For this exercise, copy all the data exactly and include none of the pictures.
***** EXERCISE MATERIAL *****
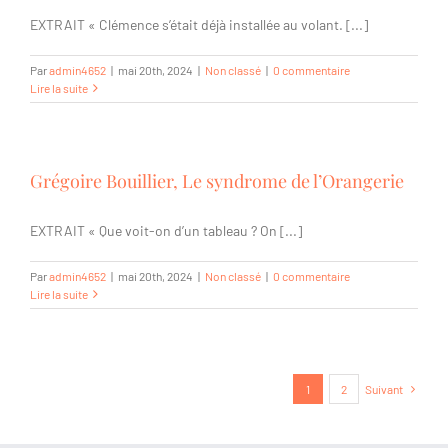
EXTRAIT « Clémence s’était déjà installée au volant. [...]
Par
admin4652
|
mai 20th, 2024
|
Non classé
|
0 commentaire
Lire la suite
Grégoire Bouillier, Le syndrome de l’Orangerie
EXTRAIT « Que voit-on d’un tableau ? On [...]
Par
admin4652
|
mai 20th, 2024
|
Non classé
|
0 commentaire
Lire la suite
1
2
Suivant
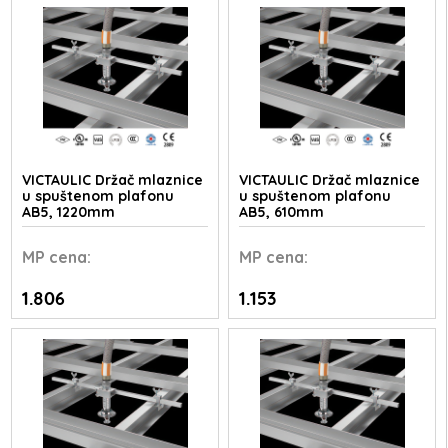
VICTAULIC Držač mlaznice
VICTAULIC Držač mlaznice
u spuštenom plafonu
u spuštenom plafonu
AB5, 1220mm
AB5, 610mm
MP
cena:
MP
cena:
1.806
1.153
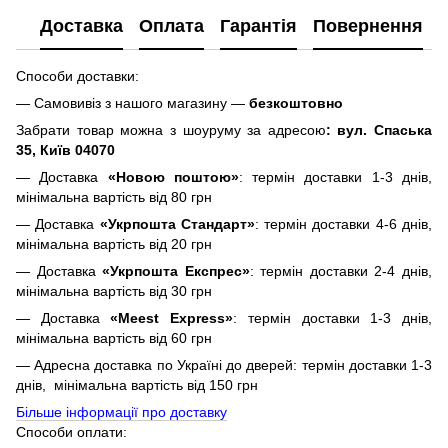
Доставка
Оплата
Гарантія
Повернення
Способи доставки:
— Самовивіз з нашого магазину —
безкоштовно
Забрати товар можна з шоуруму за адресою
: вул. Спаська
35, Київ 04070
— Доставка
«Новою поштою»
: термін доставки 1-3 днів,
мінімальна вартість від 80 грн
— Доставка
«Укрпошта Стандарт»
: термін доставки 4-6 днів,
мінімальна вартість від 20 грн
— Доставка
«Укрпошта Експрес»
: термін доставки 2-4 днів,
мінімальна вартість від 30 грн
— Доставка
«Meest Express»
: термін доставки 1-3 днів,
мінімальна вартість від 60 грн
— Адресна доставка по Україні до дверей: термін доставки 1-3
днів, мінімальна вартість від 150 грн
Більше інформації про доставку
Способи оплати:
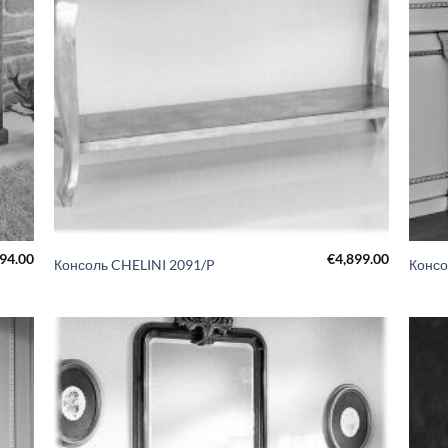
894.00
€
4,899.00
Консоль CHELINI 2091/P
Конс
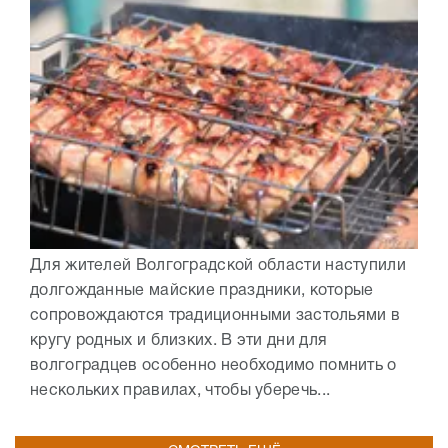
Для жителей Волгоградской области наступили
долгожданные майские праздники, которые
сопровождаются традиционными застольями в
кругу родных и близких. В эти дни для
волгоградцев особенно необходимо помнить о
нескольких правилах, чтобы уберечь...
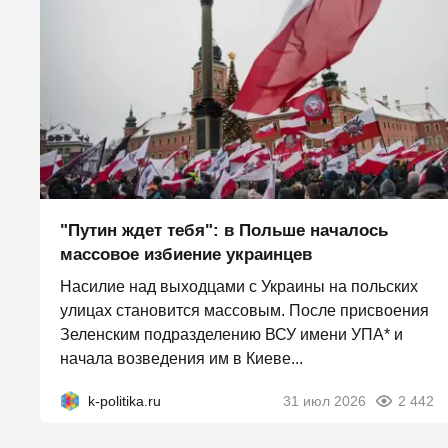
"Путин ждет тебя": в Польше началось
массовое избиение украинцев
Насилие над выходцами с Украины на польских
улицах становится массовым. После присвоения
Зеленским подразделению ВСУ имени УПА* и
начала возведения им в Киеве...
k-politika.ru
31 июл 2026
2 442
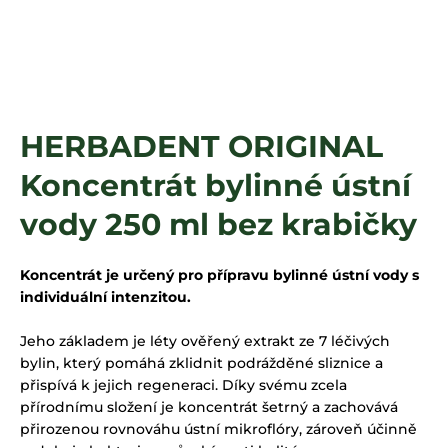
a
j
í
t
?
HERBADENT ORIGINAL
Koncentrát bylinné ústní
HLEDAT
vody 250 ml bez krabičky
Koncentrát je určený pro přípravu bylinné ústní vody s
individuální intenzitou.
Jeho základem je léty ověřený extrakt ze 7 léčivých
bylin, který pomáhá zklidnit podrážděné sliznice a
přispívá k jejich regeneraci. Díky svému zcela
přírodnímu složení je koncentrát šetrný a zachovává
přirozenou rovnováhu ústní mikroflóry, zároveň účinně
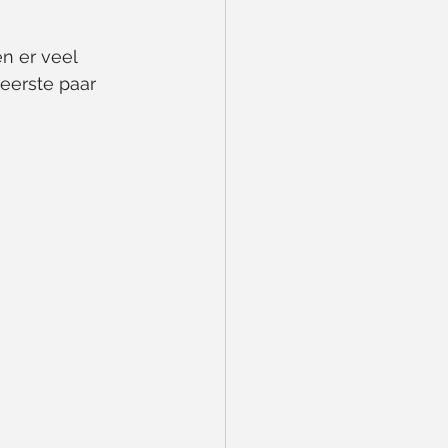
n er veel 
eerste paar 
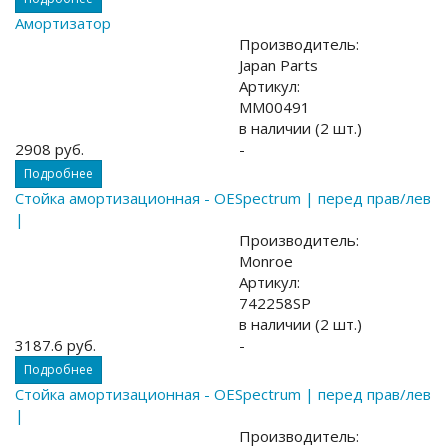
Амортизатор
Производитель:
Japan Parts
Артикул:
MM00491
в наличии (2 шт.)
2908 руб.
-
Подробнее
Стойка амортизационная - OESpectrum | перед прав/лев
|
Производитель:
Monroe
Артикул:
742258SP
в наличии (2 шт.)
3187.6 руб.
-
Подробнее
Стойка амортизационная - OESpectrum | перед прав/лев
|
Производитель:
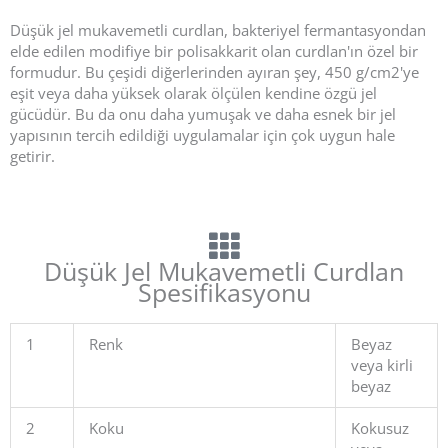
e
Düşük jel mukavemetli curdlan, bakteriyel fermantasyondan
w
elde edilen modifiye bir polisakkarit olan curdlan'ın özel bir
e
formudur. Bu çeşidi diğerlerinden ayıran şey, 450 g/cm2'ye
r
eşit veya daha yüksek olarak ölçülen kendine özgü jel
t
gücüdür. Bu da onu daha yumuşak ve daha esnek bir jel
e
yapısının tercih edildiği uygulamalar için çok uygun hale
t
getirir.
m
i
t
5
v
Düşük Jel Mukavemetli Curdlan
o
Spesifikasyonu
n
5
1
Renk
Beyaz
veya kirli
beyaz
2
Koku
Kokusuz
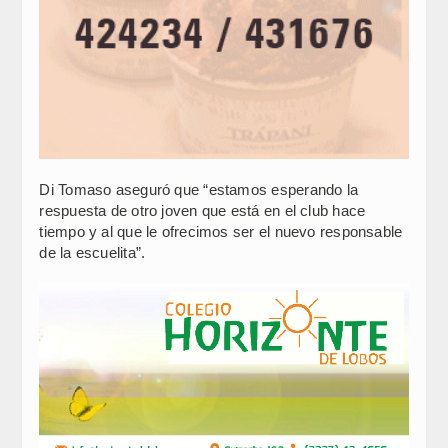
Di Tomaso aseguró que “estamos esperando la
respuesta de otro joven que está en el club hace
tiempo y al que le ofrecimos ser el nuevo responsable
de la escuelita”.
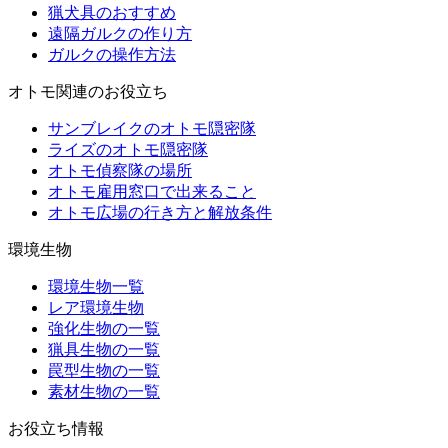
猟犬具のおすすめ
遠隔ガルクの作り方
ガルクの操作方法
オトモ関連のお役立ち
サンブレイクのオトモ隠密隊
ライズのオトモ隠密隊
オトモ偵察隊の場所
オトモ雇用窓口で出来ること
オトモ広場の行き方と解放条件
環境生物
環境生物一覧
レア環境生物
強化生物の一覧
猟具生物の一覧
罠型生物の一覧
素材生物の一覧
お役立ち情報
*****
ANSWER SECTION
EXTRAIT « Clémence s’était déjà installée au volant. [...]
Par
admin4652
|
mai 20th, 2024
|
Non classé
|
0 commentaire
Lire la suite
Grégoire Bouillier, Le syndrome de l’Orangerie
EXTRAIT « Que voit-on d’un tableau ? On [...]
Par
admin4652
|
mai 20th, 2024
|
Non classé
|
0 commentaire
Lire la suite
1
2
Suivant
VICTAULIC Držač mlaznice
VICTAULIC Držač mlaznice
u spuštenom plafonu
u spuštenom plafonu
AB5, 1220mm
AB5, 610mm
MP
cena:
MP
cena:
1.806
1.153
Доставка
Оплата
Гарантія
Повернення
Способи доставки:
— Самовивіз з нашого магазину —
безкоштовно
Забрати товар можна з шоуруму за адресою
: вул. Спаська
35, Київ 04070
— Доставка
«Новою поштою»
: термін доставки 1-3 днів,
мінімальна вартість від 80 грн
— Доставка
«Укрпошта Стандарт»
: термін доставки 4-6 днів,
мінімальна вартість від 20 грн
— Доставка
«Укрпошта Експрес»
: термін доставки 2-4 днів,
мінімальна вартість від 30 грн
— Доставка
«Meest Express»
: термін доставки 1-3 днів,
мінімальна вартість від 60 грн
— Адресна доставка по Україні до дверей: термін доставки 1-3
днів, мінімальна вартість від 150 грн
Більше інформації про доставку
Способи оплати:
894.00
€
4,899.00
Консоль CHELINI 2091/P
Конс
Для жителей Волгоградской области наступили
долгожданные майские праздники, которые
сопровождаются традиционными застольями в
кругу родных и близких. В эти дни для
волгоградцев особенно необходимо помнить о
нескольких правилах, чтобы уберечь...
"Путин ждет тебя": в Польше началось
массовое избиение украинцев
Насилие над выходцами с Украины на польских
улицах становится массовым. После присвоения
Зеленским подразделению ВСУ имени УПА* и
начала возведения им в Киеве...
k-politika.ru
31 июл 2026
2 442
a
j
í
t
?
HERBADENT ORIGINAL
Koncentrát bylinné ústní
HLEDAT
vody 250 ml bez krabičky
Koncentrát je určený pro přípravu bylinné ústní vody s
individuální intenzitou.
Jeho základem je léty ověřený extrakt ze 7 léčivých
bylin, který pomáhá zklidnit podrážděné sliznice a
přispívá k jejich regeneraci. Díky svému zcela
přírodnímu složení je koncentrát šetrný a zachovává
přirozenou rovnováhu ústní mikroflóry, zároveň účinně
n er veel 
eerste paar 
Амортизатор
Производитель:
Japan Parts
Артикул:
MM00491
в наличии (2 шт.)
2908 руб.
-
Подробнее
Стойка амортизационная - OESpectrum | перед прав/лев
|
Производитель:
Monroe
Артикул:
742258SP
в наличии (2 шт.)
3187.6 руб.
-
Подробнее
Стойка амортизационная - OESpectrum | перед прав/лев
|
Производитель:
e
Düşük jel mukavemetli curdlan, bakteriyel fermantasyondan
w
elde edilen modifiye bir polisakkarit olan curdlan'ın özel bir
e
formudur. Bu çeşidi diğerlerinden ayıran şey, 450 g/cm2'ye
r
eşit veya daha yüksek olarak ölçülen kendine özgü jel
t
gücüdür. Bu da onu daha yumuşak ve daha esnek bir jel
e
yapısının tercih edildiği uygulamalar için çok uygun hale
t
getirir.
m
i
t
5
v
Düşük Jel Mukavemetli Curdlan
o
Spesifikasyonu
n
5
1
Renk
Beyaz
veya kirli
beyaz
2
Koku
Kokusuz
Di Tomaso aseguró que “estamos esperando la
respuesta de otro joven que está en el club hace
tiempo y al que le ofrecimos ser el nuevo responsable
de la escuelita”.
猟犬具のおすすめ
遠隔ガルクの作り方
ガルクの操作方法
オトモ関連のお役立ち
サンブレイクのオトモ隠密隊
ライズのオトモ隠密隊
オトモ偵察隊の場所
オトモ雇用窓口で出来ること
オトモ広場の行き方と解放条件
環境生物
環境生物一覧
レア環境生物
強化生物の一覧
猟具生物の一覧
罠型生物の一覧
素材生物の一覧
お役立ち情報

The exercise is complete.